## VOS TÂCHES
- 1) Pour chacune des affirmations suivantes, indiquez si elle concorde avec le texte sur l'Ordre des Prêcheurs. Répondez par oui ou par non et citez mot pour mot les termes du texte qui tranchent.
(a) Dominique de Guzman se place sous la protection de Notre-Dame de Prouilhe.
(b) La chapelle de Prouilhe est présentée comme un édifice grand et imposant.
(c) L'idée de la prédication universelle vient de Dominique seul, sans inspiration extérieure.
- 2) Mettez à jour le passage du texte sur l'Ordre des Prêcheurs qui commence à « Quand Dominique de » et se termine à « la prédication universelle. », en remplaçant « chapelle » par « église ».
- 3) Rédigez la suite du texte sur l'Ordre des Prêcheurs à partir de sa dernière phrase.

MESSE : Gaudeamus
Oraison : « Dieu, qui, sous le patronage spécial de la très sainte Vierge Marie, avez voulu que fût fondé, pour le salut des âmes, l’Ordre des Prêcheurs, et qui l’avez comblé de vos continuels bienfaits, accordez à nos supplications, que protégés par le secours de celle dont nous vénérons aujourd’hui la mémoire, nous parvenions à la gloire céleste ».
Magnifique histoire, à l’honneur de la Mère de Dieu, que ce Patronage de ! »Ordre des Prêcheurs. On le suit pas à pas à travers les siècles.
Quand Dominique de Guzman lutte contre les Albigeois, il se met sous la protection de Notre-Dame de Prouilhe. Cette petite et humble chapelle est le centre de son apostolat. C’est de là qu’il part pour ses courses apostoliques : c’est là qu’il revient après son rude labeur, pour se reposer auprès de sa mère. Quelles confidences il dut lui faire ! Ces premières confidences de la grande idée de l’apostolat universel qu’il rêvait dans toute la terre et pour toujours. Confidences que la bienheureuse Mère recevait avec tendresse, car elles venaient d’elle-même. C’est elle qui inspirait à ce fils très aimé la grande idée de la prédication universelle.

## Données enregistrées
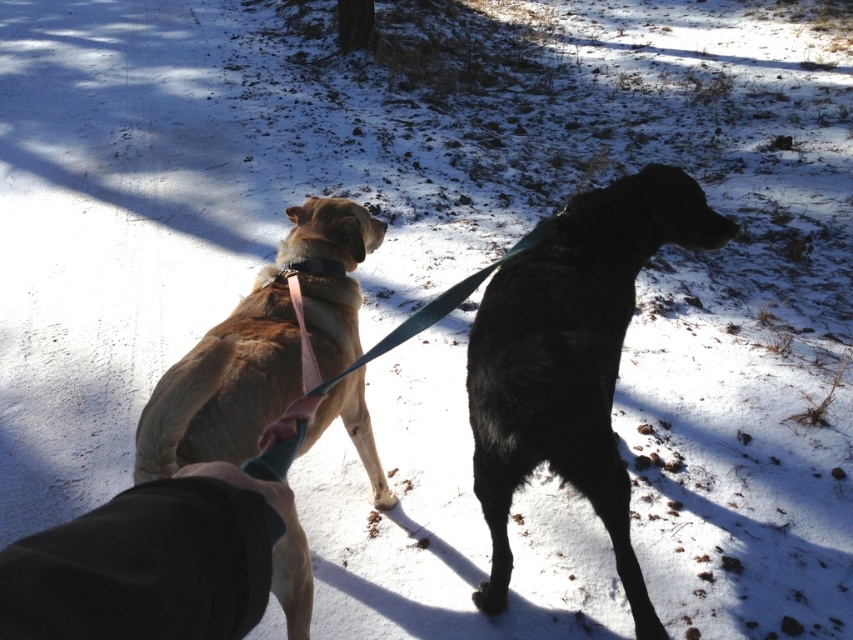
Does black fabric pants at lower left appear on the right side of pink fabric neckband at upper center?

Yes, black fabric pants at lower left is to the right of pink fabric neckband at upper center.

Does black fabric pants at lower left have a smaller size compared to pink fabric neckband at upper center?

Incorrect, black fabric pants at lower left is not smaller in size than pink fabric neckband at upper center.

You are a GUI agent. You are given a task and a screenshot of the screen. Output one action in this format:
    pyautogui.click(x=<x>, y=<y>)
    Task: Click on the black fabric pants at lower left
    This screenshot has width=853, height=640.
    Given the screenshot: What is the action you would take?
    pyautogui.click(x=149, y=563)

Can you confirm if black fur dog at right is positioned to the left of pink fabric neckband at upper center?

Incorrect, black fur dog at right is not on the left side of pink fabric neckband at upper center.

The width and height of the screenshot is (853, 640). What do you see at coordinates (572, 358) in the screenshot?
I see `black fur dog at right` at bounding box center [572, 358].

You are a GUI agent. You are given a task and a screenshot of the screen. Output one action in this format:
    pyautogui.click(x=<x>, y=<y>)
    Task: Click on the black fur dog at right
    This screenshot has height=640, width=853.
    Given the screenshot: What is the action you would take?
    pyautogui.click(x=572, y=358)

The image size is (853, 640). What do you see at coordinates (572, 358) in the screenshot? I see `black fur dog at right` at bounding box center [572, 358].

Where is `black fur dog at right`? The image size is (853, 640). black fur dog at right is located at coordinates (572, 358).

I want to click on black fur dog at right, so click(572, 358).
* * *
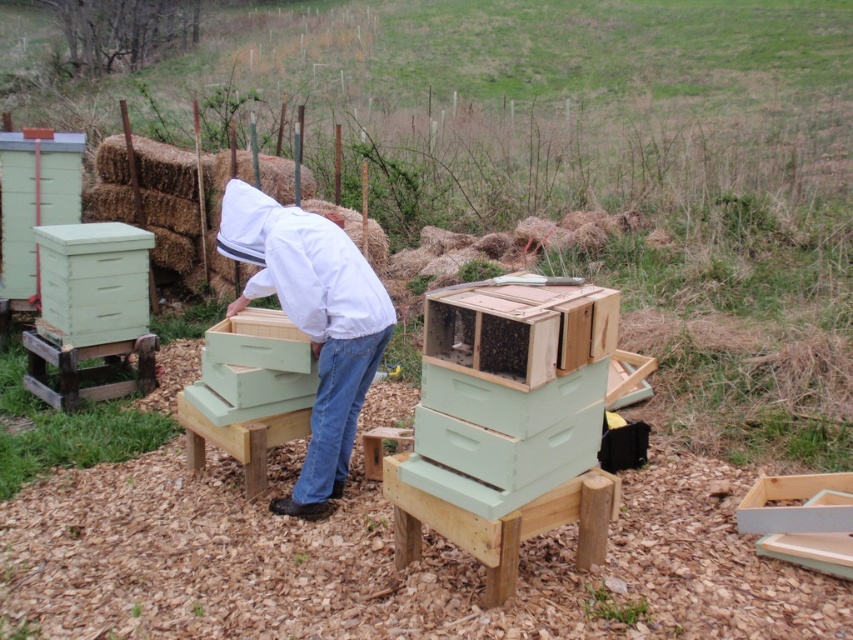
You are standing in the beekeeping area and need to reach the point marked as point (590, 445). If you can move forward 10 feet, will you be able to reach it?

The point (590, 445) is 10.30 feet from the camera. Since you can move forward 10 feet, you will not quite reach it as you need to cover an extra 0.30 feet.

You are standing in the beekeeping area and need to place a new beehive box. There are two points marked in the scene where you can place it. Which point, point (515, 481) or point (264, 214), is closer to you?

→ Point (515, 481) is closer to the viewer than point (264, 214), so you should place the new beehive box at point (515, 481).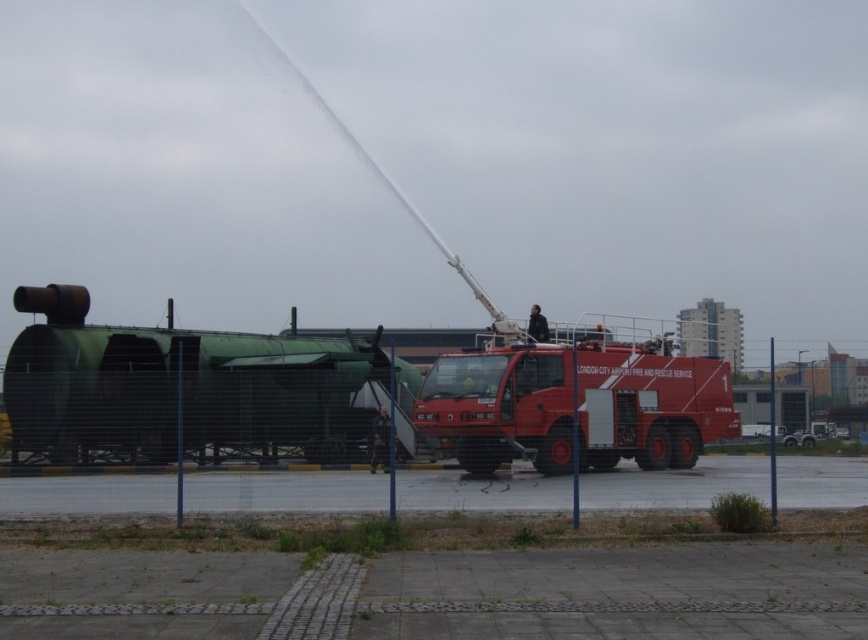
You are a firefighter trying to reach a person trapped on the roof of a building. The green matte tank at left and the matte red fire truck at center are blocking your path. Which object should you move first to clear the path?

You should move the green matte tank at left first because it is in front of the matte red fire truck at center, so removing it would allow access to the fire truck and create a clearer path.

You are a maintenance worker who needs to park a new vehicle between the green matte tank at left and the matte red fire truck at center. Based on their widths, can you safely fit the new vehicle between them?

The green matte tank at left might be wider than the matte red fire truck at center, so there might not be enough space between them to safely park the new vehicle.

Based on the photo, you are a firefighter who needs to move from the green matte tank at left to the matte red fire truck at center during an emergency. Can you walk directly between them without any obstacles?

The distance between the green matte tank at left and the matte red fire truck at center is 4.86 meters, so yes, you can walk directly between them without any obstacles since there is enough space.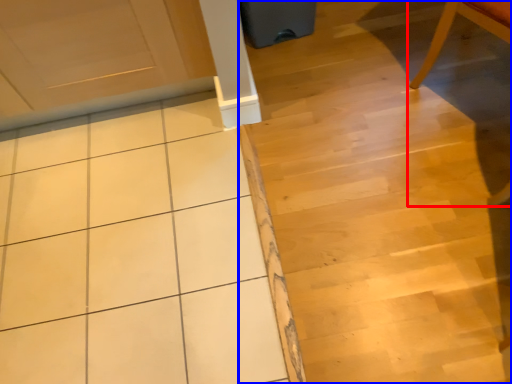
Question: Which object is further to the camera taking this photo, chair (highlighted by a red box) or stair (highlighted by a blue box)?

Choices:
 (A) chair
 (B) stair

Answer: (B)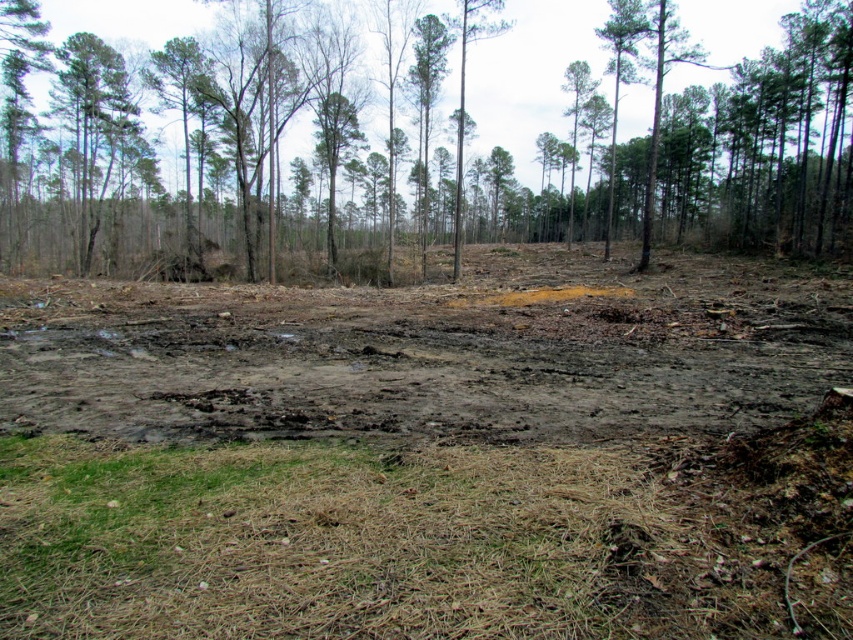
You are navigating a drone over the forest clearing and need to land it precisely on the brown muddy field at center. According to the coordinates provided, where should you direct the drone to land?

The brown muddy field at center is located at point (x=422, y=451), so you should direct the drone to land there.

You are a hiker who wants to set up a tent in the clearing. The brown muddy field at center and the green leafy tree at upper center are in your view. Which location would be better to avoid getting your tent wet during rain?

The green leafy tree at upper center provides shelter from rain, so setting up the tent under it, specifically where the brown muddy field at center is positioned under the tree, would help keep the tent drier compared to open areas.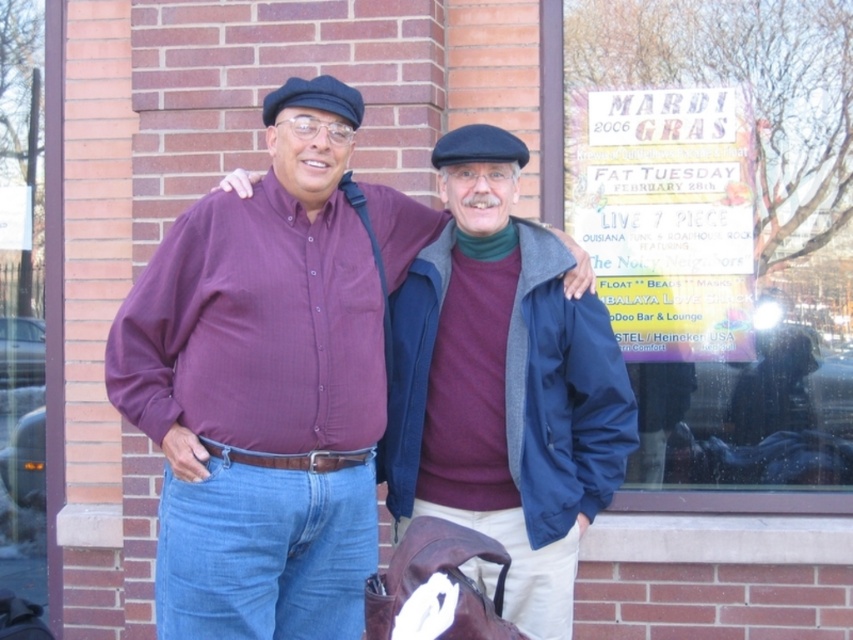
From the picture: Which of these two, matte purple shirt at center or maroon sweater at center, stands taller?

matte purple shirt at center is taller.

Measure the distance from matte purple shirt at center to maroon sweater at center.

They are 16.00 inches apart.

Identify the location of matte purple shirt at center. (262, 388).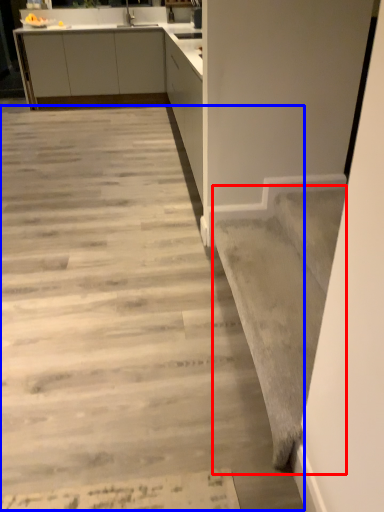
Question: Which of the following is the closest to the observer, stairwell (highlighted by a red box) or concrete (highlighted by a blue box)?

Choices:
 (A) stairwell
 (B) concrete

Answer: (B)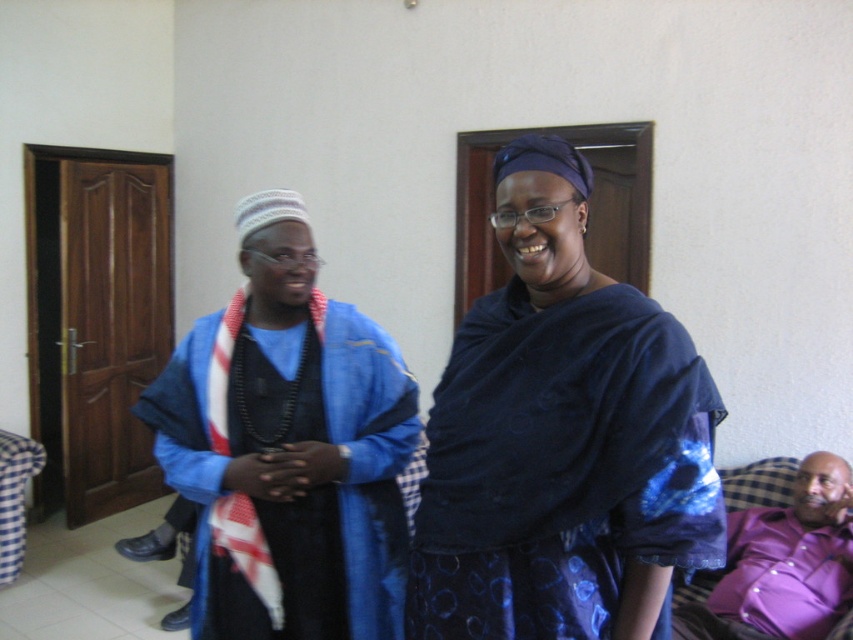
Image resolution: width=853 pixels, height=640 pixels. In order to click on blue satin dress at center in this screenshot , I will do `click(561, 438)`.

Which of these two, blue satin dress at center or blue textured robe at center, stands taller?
--
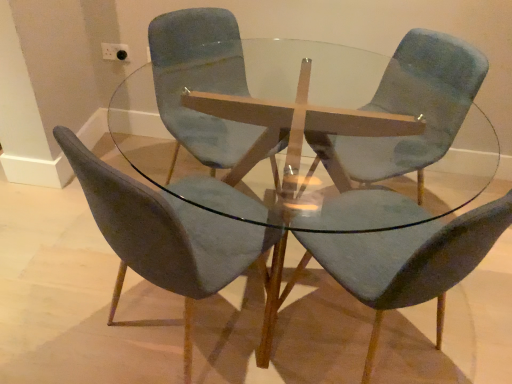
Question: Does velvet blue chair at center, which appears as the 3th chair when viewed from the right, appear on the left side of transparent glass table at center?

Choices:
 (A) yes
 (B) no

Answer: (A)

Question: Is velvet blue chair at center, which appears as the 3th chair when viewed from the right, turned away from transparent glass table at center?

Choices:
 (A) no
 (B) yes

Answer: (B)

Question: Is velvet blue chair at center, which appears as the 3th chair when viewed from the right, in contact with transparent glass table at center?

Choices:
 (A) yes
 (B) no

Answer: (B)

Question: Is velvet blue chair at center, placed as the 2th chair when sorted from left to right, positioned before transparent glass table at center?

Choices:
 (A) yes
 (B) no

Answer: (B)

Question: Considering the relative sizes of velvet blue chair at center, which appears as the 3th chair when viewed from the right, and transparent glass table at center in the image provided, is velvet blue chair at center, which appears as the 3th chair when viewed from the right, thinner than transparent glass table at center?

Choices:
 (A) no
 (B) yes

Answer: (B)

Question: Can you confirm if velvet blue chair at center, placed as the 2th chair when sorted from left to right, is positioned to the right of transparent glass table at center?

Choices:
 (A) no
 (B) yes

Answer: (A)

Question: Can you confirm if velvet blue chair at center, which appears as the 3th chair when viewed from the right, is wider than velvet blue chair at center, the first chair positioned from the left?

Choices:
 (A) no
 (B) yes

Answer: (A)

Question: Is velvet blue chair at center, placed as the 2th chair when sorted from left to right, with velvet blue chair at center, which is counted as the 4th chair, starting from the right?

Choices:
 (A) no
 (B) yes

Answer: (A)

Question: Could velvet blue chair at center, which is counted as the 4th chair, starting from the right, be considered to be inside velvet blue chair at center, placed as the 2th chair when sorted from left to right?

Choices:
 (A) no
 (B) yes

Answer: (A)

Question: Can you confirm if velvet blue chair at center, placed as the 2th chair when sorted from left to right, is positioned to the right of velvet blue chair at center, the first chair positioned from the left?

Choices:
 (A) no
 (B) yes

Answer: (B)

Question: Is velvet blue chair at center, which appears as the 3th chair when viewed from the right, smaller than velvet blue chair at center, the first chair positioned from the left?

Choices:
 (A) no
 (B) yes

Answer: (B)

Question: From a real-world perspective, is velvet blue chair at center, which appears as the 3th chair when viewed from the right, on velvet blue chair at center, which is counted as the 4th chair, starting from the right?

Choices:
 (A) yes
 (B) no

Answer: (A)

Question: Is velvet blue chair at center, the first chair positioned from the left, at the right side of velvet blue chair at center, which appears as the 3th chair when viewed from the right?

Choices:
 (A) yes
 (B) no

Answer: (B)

## RÉSULTATS OBTENUS
- 1)
(a) Oui : « il se met sous la protection de Notre-Dame de Prouilhe ».
(b) Non : « Cette petite et humble chapelle est le centre de son apostolat ».
(c) Non : « C’est elle qui inspirait à ce fils très aimé la grande idée de la prédication universelle ».

- 2)
Quand Dominique de Guzman lutte contre les Albigeois, il se met sous la protection de Notre-Dame de Prouilhe. Cette petite et humble église est le centre de son apostolat. C’est de là qu’il part pour ses courses apostoliques : c’est là qu’il revient après son rude labeur, pour se reposer auprès de sa mère. Quelles confidences il dut lui faire ! Ces premières confidences de la grande idée de l’apostolat universel qu’il rêvait dans toute la terre et pour toujours. Confidences que la bienheureuse Mère recevait avec tendresse, car elles venaient d’elle-même. C’est elle qui inspirait à ce fils très aimé la grande idée de la prédication universelle.

- 3)
Le Pape, à Rome, pensait à une évangélisation nécessaire ; il la voyait dans des prédications morcelées, diocésaines. Mais à Prouilhe, la Mère de Dieu voit plus grand, et inspire à Dominique, non pas cette idée de prédication restreinte, mais la magnifique idée d’un Ordre, uniquement destiné à prêcher et à défendre la foi dans toute la terre. Un Ordre ne connaissant point de limites diocésaines, de frontières nationales, indépendant de la hiérarchie ordinaire des sections administratives, mais soumis uniquement au chef suprême de l’Église, prêchant en son nom partout. Ah ! la belle idée ! que Dominique conçut aux pieds de Notre-Dame de Prouilhe.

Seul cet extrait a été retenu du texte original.